— Task brief —
Once the images are set aside, return every entry exactly.

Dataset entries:
════════════════

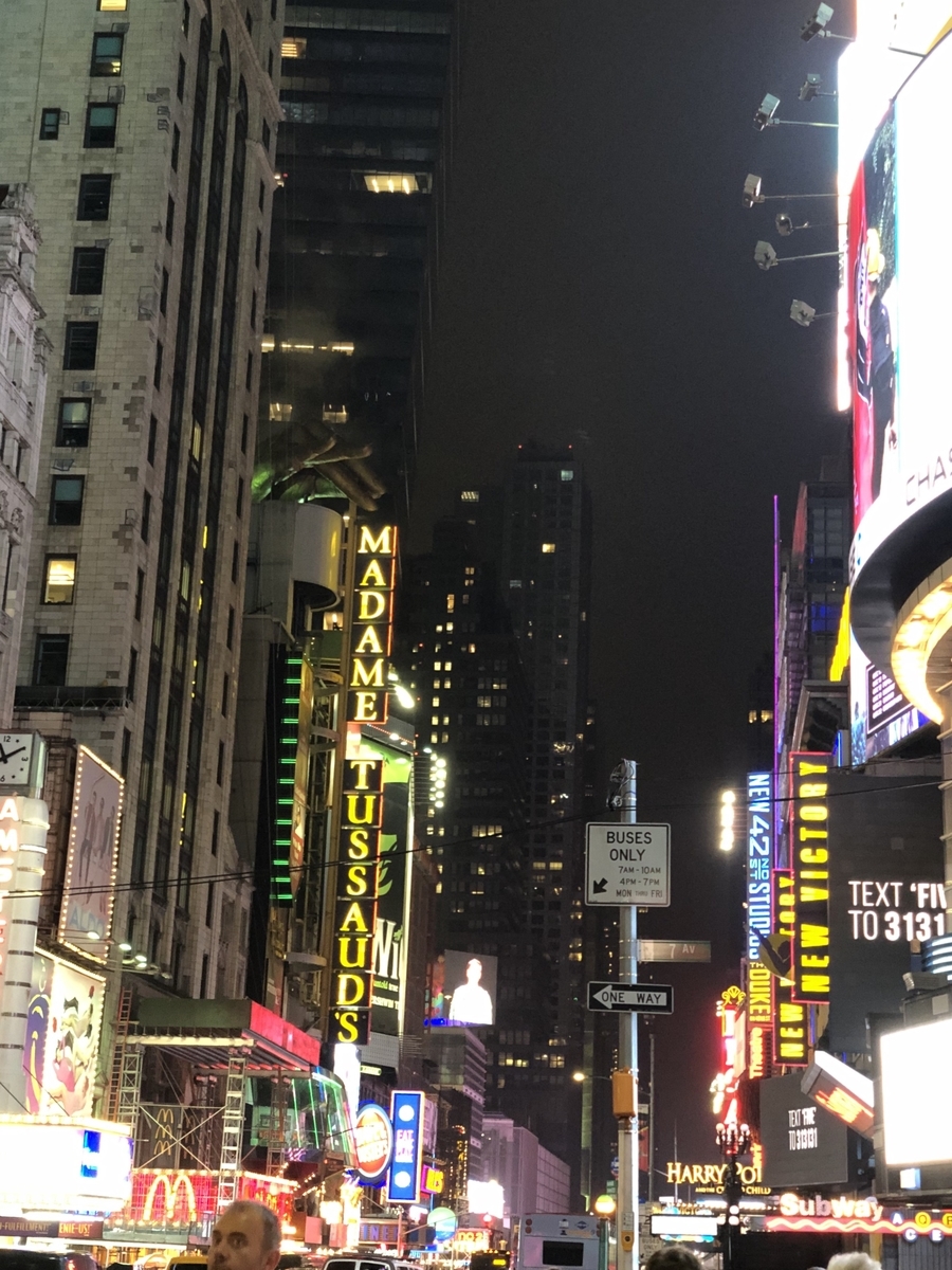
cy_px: 635
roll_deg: -3.5
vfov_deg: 36.8
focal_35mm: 52
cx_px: 476
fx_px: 1907
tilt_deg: +17.1
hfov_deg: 28.0
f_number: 2.4
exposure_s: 1/20
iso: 160
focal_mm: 6
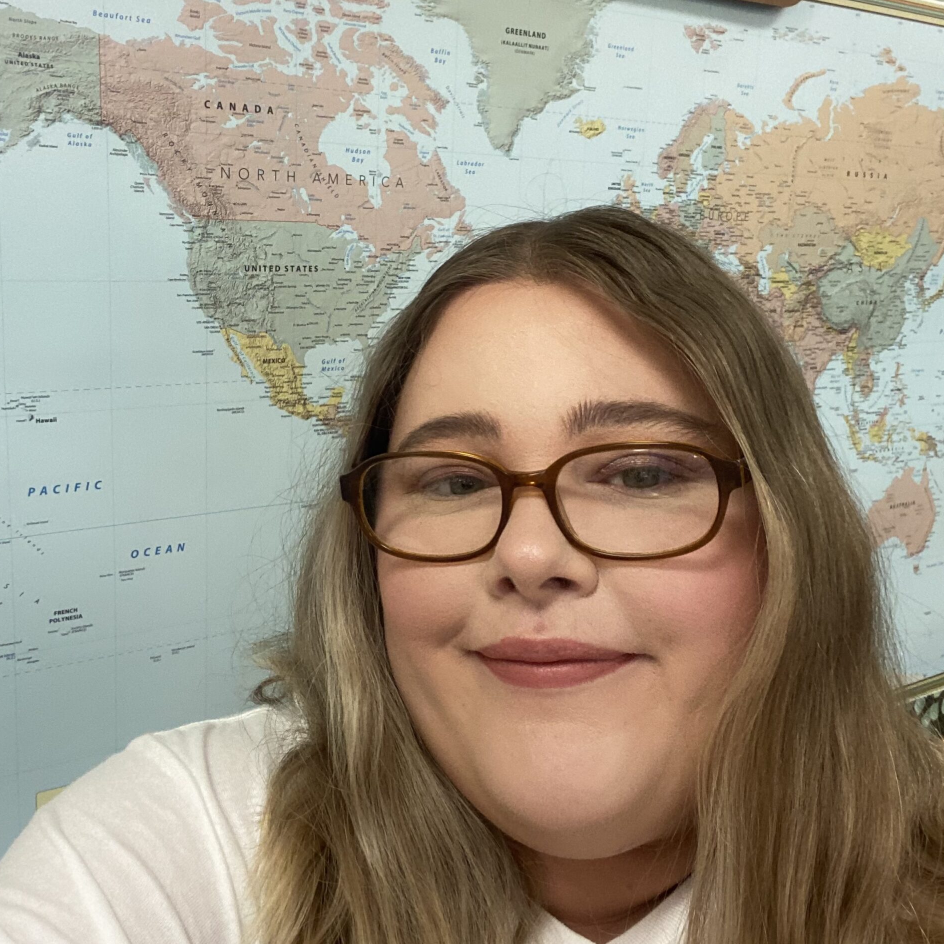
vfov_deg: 46.0
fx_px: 1111
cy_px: 432
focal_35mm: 36
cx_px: 467
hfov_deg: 46.0
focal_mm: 2.71
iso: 200
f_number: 2.2
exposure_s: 1/60
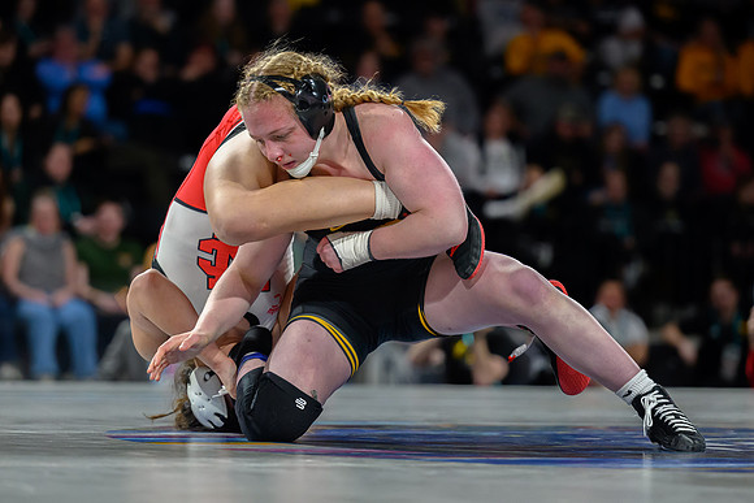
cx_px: 352
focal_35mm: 179
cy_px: 224
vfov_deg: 7.7
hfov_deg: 11.5
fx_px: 3754
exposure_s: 1/800
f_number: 2.8
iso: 3600
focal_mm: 135
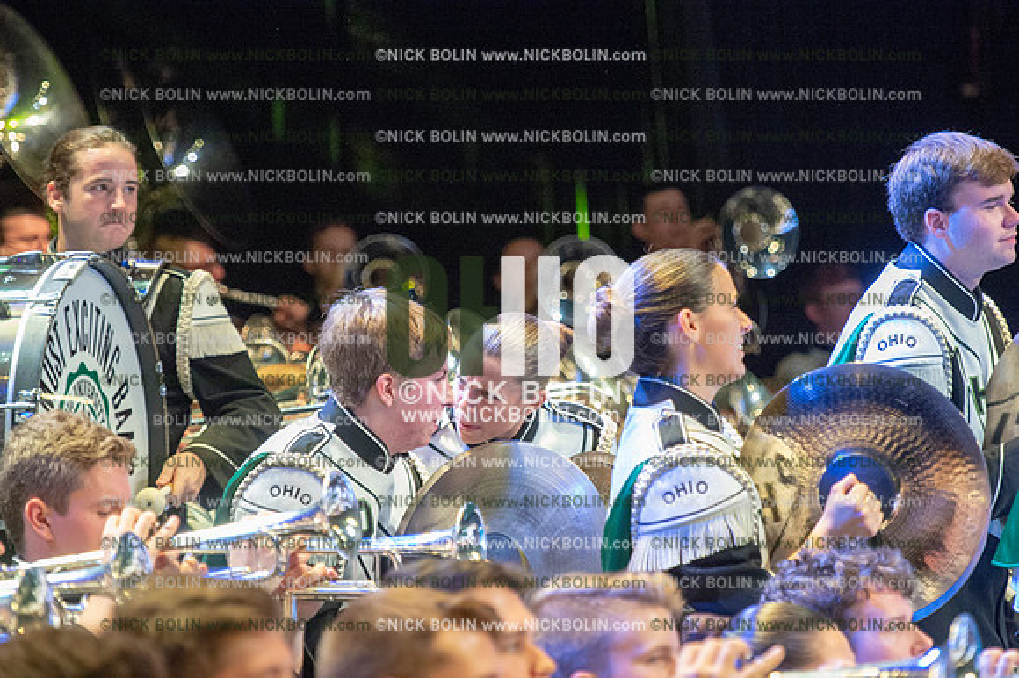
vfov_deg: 6.5
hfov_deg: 9.8
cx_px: 510
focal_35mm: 210
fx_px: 5941
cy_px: 339
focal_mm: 210
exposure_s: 1/320
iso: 8000
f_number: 5.6
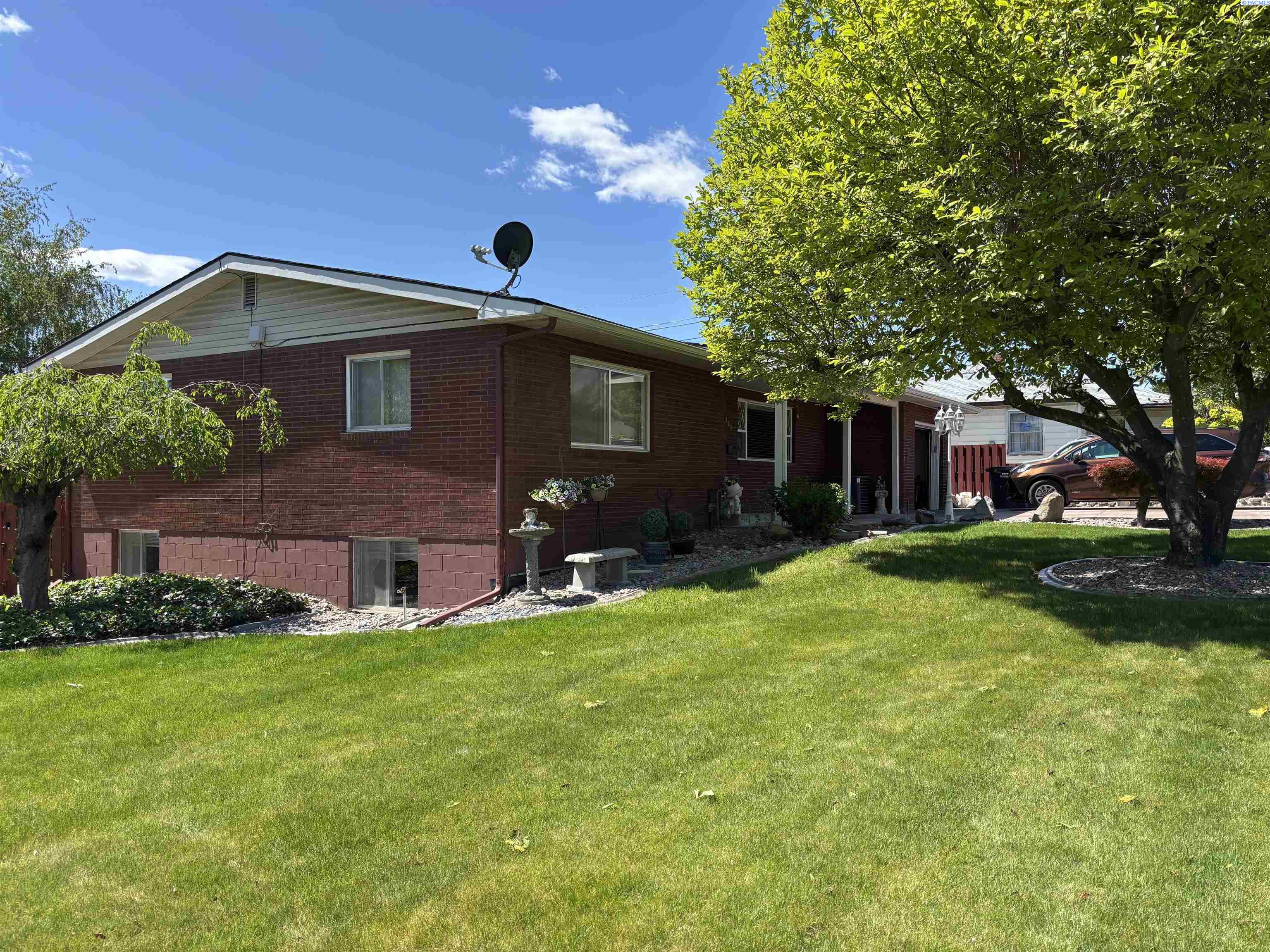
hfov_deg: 67.3
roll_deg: -0.5
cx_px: 635
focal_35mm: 26
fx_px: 954
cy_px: 476
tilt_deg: +1.0
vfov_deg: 53.1
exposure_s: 1/1751
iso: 50
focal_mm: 5.96
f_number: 1.6
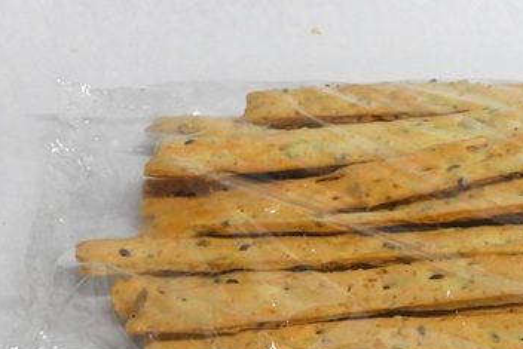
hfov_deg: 23.5
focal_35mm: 85
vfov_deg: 16.0
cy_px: 270
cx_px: 435
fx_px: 1235
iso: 400
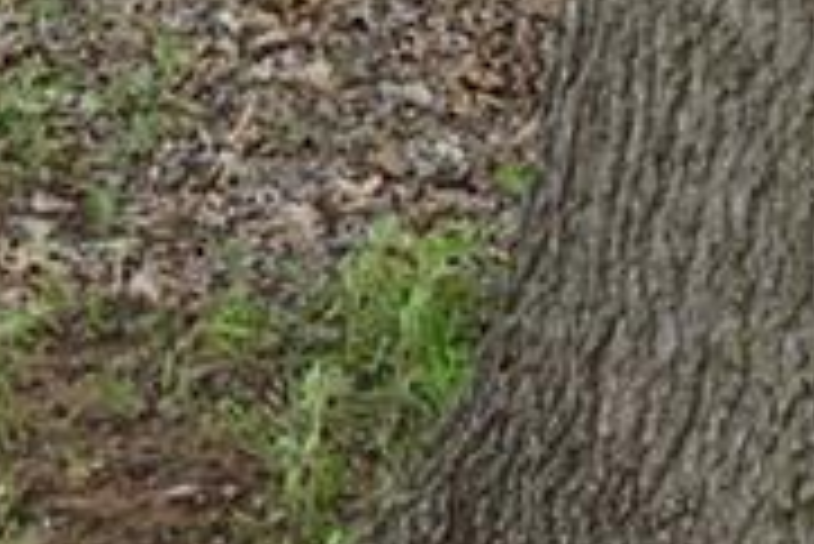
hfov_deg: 11.5
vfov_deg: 7.1
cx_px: 157
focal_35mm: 178
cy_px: -890
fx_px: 4024
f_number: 6.3
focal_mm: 21
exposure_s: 1/200
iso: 250
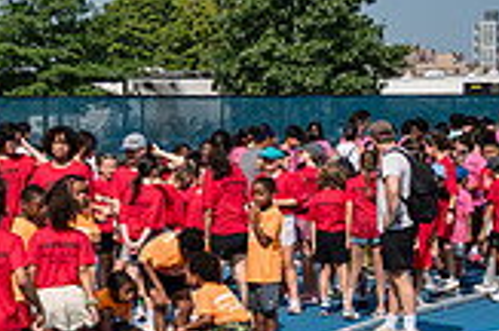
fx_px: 1923
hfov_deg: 13.9
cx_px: -230
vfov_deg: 9.8
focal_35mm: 139
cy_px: 233
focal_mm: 35
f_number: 5
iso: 100
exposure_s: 1/800
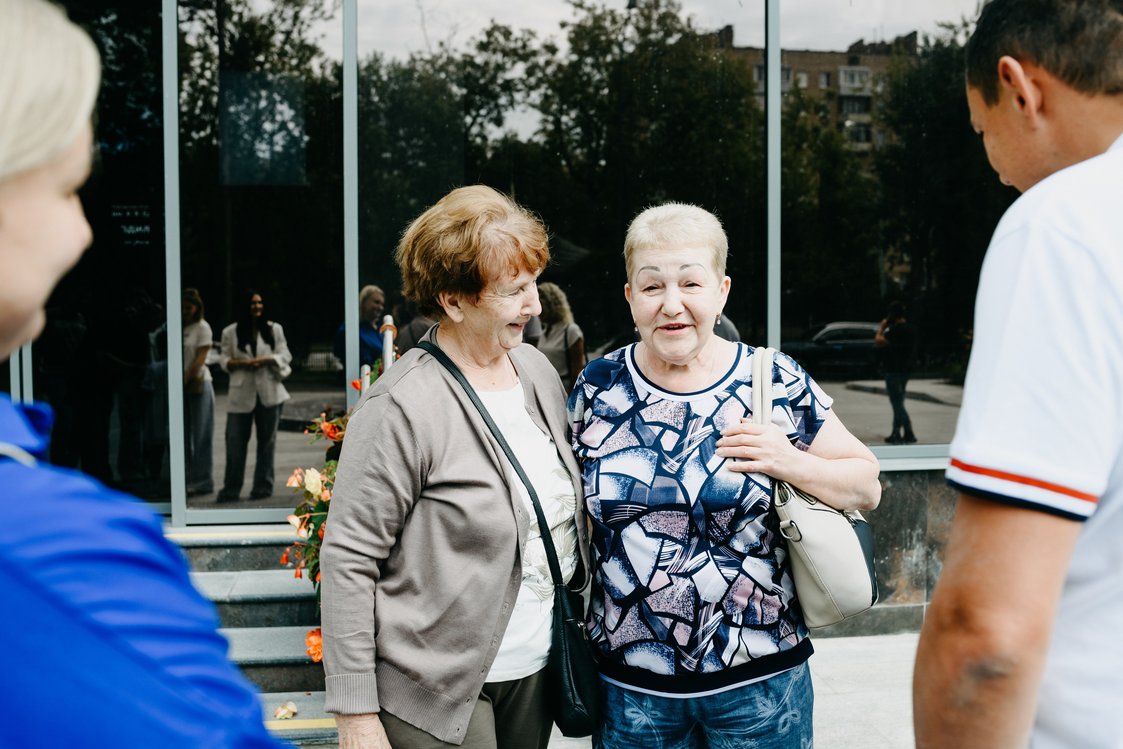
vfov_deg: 36.9
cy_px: 374
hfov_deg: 53.2
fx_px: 1122
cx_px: 562
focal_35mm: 36
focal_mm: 35
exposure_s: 1/1000
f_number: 4
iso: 160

════════════════

— Result of this task —
cy_px: 635
roll_deg: -3.5
vfov_deg: 36.8
focal_35mm: 52
cx_px: 476
fx_px: 1907
tilt_deg: +17.1
hfov_deg: 28.0
f_number: 2.4
exposure_s: 1/20
iso: 160
focal_mm: 6
vfov_deg: 46.0
fx_px: 1111
cy_px: 432
focal_35mm: 36
cx_px: 467
hfov_deg: 46.0
focal_mm: 2.71
iso: 200
f_number: 2.2
exposure_s: 1/60
cx_px: 352
focal_35mm: 179
cy_px: 224
vfov_deg: 7.7
hfov_deg: 11.5
fx_px: 3754
exposure_s: 1/800
f_number: 2.8
iso: 3600
focal_mm: 135
vfov_deg: 6.5
hfov_deg: 9.8
cx_px: 510
focal_35mm: 210
fx_px: 5941
cy_px: 339
focal_mm: 210
exposure_s: 1/320
iso: 8000
f_number: 5.6
hfov_deg: 67.3
roll_deg: -0.5
cx_px: 635
focal_35mm: 26
fx_px: 954
cy_px: 476
tilt_deg: +1.0
vfov_deg: 53.1
exposure_s: 1/1751
iso: 50
focal_mm: 5.96
f_number: 1.6
hfov_deg: 23.5
focal_35mm: 85
vfov_deg: 16.0
cy_px: 270
cx_px: 435
fx_px: 1235
iso: 400
hfov_deg: 11.5
vfov_deg: 7.1
cx_px: 157
focal_35mm: 178
cy_px: -890
fx_px: 4024
f_number: 6.3
focal_mm: 21
exposure_s: 1/200
iso: 250
fx_px: 1923
hfov_deg: 13.9
cx_px: -230
vfov_deg: 9.8
focal_35mm: 139
cy_px: 233
focal_mm: 35
f_number: 5
iso: 100
exposure_s: 1/800
vfov_deg: 36.9
cy_px: 374
hfov_deg: 53.2
fx_px: 1122
cx_px: 562
focal_35mm: 36
focal_mm: 35
exposure_s: 1/1000
f_number: 4
iso: 160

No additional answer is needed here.